Como já disse na palestra “Relacionamento e Sexualidade à Luz das Escrituras” (que pode ser vista neste link), para construir seus dogmas religiosos sobre relacionamentos e sexualidade, as denominações religiosas adotaram uma leitura bastante seletiva da Bíblia Hebraica.
Quando alguma coisa causa choque, como por exemplo, a ideia de obrigar um estuprador a se casar, sem divórcio, com a moça estuprada (Dt. 22:28-29), as religiões dizem que isso é um reflexo da realidade da sociedade daquela época.

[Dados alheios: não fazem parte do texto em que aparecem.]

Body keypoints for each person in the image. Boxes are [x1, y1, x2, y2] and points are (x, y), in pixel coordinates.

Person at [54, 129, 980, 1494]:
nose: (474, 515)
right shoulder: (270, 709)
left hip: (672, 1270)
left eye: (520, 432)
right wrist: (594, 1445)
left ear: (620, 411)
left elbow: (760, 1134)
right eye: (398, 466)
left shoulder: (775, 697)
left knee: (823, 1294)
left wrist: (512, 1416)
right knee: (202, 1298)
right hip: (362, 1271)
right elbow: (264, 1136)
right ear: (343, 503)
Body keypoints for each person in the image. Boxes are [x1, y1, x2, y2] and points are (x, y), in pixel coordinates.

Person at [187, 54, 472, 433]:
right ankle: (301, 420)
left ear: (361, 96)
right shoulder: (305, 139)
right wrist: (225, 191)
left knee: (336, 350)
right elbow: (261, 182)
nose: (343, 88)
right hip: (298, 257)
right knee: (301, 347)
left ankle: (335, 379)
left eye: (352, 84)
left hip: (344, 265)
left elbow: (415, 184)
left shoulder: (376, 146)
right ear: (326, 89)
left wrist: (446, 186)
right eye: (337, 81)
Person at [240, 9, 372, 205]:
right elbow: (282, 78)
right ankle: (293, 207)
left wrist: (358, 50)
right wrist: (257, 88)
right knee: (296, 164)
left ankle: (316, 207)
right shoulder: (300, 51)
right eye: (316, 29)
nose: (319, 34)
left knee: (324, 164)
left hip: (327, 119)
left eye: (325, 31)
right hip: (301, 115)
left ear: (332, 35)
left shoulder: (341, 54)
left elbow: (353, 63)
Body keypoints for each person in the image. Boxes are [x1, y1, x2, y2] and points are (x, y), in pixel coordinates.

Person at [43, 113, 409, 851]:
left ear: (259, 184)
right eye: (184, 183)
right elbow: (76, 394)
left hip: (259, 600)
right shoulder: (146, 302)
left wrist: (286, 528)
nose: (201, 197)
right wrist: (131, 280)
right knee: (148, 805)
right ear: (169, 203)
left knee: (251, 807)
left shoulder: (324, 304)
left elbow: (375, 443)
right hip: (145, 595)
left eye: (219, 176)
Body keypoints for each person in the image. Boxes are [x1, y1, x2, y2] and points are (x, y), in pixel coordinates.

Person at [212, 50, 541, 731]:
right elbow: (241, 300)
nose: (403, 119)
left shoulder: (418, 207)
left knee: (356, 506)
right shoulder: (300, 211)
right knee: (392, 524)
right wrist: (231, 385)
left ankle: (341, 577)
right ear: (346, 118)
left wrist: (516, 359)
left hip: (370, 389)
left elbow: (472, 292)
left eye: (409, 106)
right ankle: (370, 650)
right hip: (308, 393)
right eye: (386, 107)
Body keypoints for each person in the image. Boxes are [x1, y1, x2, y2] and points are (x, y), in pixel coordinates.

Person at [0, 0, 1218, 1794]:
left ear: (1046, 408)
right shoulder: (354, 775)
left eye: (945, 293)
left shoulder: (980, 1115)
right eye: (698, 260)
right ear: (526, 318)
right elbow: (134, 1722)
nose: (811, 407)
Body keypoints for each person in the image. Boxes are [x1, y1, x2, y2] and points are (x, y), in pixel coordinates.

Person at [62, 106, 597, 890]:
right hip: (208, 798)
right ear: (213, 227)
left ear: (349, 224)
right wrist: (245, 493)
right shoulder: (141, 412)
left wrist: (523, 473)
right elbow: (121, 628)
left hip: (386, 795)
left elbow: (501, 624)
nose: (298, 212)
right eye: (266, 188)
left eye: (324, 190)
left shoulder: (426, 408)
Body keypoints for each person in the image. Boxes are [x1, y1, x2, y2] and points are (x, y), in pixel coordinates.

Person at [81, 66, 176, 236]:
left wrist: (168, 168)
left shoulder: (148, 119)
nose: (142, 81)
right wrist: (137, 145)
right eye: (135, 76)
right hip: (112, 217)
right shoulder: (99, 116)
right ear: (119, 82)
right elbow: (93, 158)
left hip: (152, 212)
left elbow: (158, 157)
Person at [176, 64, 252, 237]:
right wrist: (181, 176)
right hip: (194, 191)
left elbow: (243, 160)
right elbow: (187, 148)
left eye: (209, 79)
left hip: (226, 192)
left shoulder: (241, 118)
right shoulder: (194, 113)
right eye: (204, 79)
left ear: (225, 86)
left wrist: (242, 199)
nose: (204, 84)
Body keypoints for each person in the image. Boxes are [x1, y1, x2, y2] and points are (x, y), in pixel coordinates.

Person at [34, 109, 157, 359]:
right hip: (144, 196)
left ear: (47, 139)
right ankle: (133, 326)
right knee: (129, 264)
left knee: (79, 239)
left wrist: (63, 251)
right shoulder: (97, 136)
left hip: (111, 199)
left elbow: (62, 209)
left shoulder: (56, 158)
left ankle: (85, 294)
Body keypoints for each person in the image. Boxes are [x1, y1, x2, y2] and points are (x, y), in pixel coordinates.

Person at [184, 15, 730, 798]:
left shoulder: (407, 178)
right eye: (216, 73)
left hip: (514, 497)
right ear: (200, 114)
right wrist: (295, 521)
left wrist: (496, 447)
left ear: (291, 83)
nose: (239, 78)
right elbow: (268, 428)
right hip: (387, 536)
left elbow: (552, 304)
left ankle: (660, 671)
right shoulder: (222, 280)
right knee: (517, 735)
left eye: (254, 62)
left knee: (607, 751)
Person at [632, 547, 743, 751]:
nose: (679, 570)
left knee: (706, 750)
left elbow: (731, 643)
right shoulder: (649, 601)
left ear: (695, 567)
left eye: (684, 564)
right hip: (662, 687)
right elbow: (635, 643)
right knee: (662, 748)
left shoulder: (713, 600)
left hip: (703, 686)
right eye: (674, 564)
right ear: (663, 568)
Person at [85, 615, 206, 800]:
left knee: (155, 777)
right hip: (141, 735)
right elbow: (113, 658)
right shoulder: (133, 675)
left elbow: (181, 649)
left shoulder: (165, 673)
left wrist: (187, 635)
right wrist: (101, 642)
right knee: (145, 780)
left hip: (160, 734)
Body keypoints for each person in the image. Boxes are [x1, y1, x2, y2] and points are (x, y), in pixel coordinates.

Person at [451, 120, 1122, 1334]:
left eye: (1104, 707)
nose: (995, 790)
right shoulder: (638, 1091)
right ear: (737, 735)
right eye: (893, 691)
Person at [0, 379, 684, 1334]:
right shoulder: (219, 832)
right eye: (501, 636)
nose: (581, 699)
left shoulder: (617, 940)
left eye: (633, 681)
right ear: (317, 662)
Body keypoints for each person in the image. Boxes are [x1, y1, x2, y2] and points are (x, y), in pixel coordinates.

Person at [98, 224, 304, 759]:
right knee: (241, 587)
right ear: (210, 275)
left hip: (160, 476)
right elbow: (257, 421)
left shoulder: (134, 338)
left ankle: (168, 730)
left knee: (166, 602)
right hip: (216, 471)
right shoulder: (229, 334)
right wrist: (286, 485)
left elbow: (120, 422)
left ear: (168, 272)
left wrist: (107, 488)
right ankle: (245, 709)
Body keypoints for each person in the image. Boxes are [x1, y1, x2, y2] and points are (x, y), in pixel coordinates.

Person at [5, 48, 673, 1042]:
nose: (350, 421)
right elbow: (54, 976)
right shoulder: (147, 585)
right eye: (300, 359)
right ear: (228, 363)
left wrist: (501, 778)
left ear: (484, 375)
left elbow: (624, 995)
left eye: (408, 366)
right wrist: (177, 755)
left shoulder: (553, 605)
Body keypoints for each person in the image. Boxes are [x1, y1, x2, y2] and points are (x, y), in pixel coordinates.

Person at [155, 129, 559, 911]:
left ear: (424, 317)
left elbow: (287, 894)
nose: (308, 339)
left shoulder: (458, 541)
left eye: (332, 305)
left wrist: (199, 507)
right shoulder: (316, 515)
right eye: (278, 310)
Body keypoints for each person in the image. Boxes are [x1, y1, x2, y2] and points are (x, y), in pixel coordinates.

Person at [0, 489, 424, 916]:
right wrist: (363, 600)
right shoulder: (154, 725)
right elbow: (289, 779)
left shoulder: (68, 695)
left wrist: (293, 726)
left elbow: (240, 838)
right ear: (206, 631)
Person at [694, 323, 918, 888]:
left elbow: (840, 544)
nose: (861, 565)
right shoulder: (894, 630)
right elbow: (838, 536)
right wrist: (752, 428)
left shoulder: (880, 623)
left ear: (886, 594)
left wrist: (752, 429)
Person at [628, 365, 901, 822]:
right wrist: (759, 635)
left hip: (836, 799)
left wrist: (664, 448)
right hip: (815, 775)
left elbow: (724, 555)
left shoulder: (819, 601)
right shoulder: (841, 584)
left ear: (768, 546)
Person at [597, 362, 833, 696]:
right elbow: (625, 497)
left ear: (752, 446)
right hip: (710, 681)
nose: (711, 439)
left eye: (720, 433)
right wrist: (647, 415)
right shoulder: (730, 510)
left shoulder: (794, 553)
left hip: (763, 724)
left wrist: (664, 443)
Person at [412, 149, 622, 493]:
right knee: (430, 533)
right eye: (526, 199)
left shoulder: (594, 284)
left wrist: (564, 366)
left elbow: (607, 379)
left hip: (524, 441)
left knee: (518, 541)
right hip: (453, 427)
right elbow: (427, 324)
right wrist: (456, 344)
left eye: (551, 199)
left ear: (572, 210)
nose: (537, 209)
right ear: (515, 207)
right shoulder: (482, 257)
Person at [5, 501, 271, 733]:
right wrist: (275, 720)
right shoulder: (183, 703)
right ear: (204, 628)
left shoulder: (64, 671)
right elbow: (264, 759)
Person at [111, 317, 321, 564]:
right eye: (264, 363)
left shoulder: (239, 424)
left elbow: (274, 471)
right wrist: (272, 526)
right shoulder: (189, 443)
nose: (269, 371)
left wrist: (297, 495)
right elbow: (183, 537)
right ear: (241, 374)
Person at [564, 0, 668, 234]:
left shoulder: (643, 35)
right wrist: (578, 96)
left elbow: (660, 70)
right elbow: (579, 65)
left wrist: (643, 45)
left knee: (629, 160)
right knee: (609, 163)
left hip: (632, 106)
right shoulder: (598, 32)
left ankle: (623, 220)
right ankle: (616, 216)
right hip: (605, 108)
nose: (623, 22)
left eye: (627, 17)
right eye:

Dizem o mesmo quando, por exemplo, percebem que o adultério nas Escrituras só existe para a mulher casada. Um homem casado que tivesse relações, por exemplo, com uma mulher solteira, não era considerado adúltero. (Lv. 20:10)
E assim o fazem com outros temas, tais como poligamia, concubinas, prisioneiras de guerra, filhas de pessoas pobres vendidas como esposas, etc.
Porém, quando interessa, pegam isoladamente versículos bíblicos aqui e ali e dizem que isso é a “Lei Universal e Atemporal do Eterno, válida em todo e qualquer contexto.” Pura hipocrisia!
Não há como você extrair ensinamentos isolados sobre relacionamento e sexualidade de uma sociedade agrária do antigo Oriente Médio de 3 mil anos atrás, onde a maioria das pessoas começava a vida adulta na adolescência, morriam aos montes por causa de guerras, fome, pestilência, e que aos 40 anos já eram bisavós, e onde mulheres e filhos eram praticamente propriedade dos homens, sem um mínimo de contextualização!
Na realidade, a Bíblia Hebraica tem sim muito a ensinar sobre relacionamentos e sexualidade. Para isso, porém, é preciso fazer um estudo sério. Esse estudo sério requer, antes de qualquer coisa, entender a realidade daquela sociedade.
E, principalmente: Entender o “antes” e o “depois”. Isto é, observar que mudanças a Bíblia Hebraica introduziu no comportamento comum daquela sociedade, para compreender o que realmente está sendo ensinado.
Claro, isso dá muito mais trabalho do que simplesmente ser dogmático. Mas, como as próprias estatísticas mostram, o dogmatismo não conduz ninguém a uma vida feliz e saudável.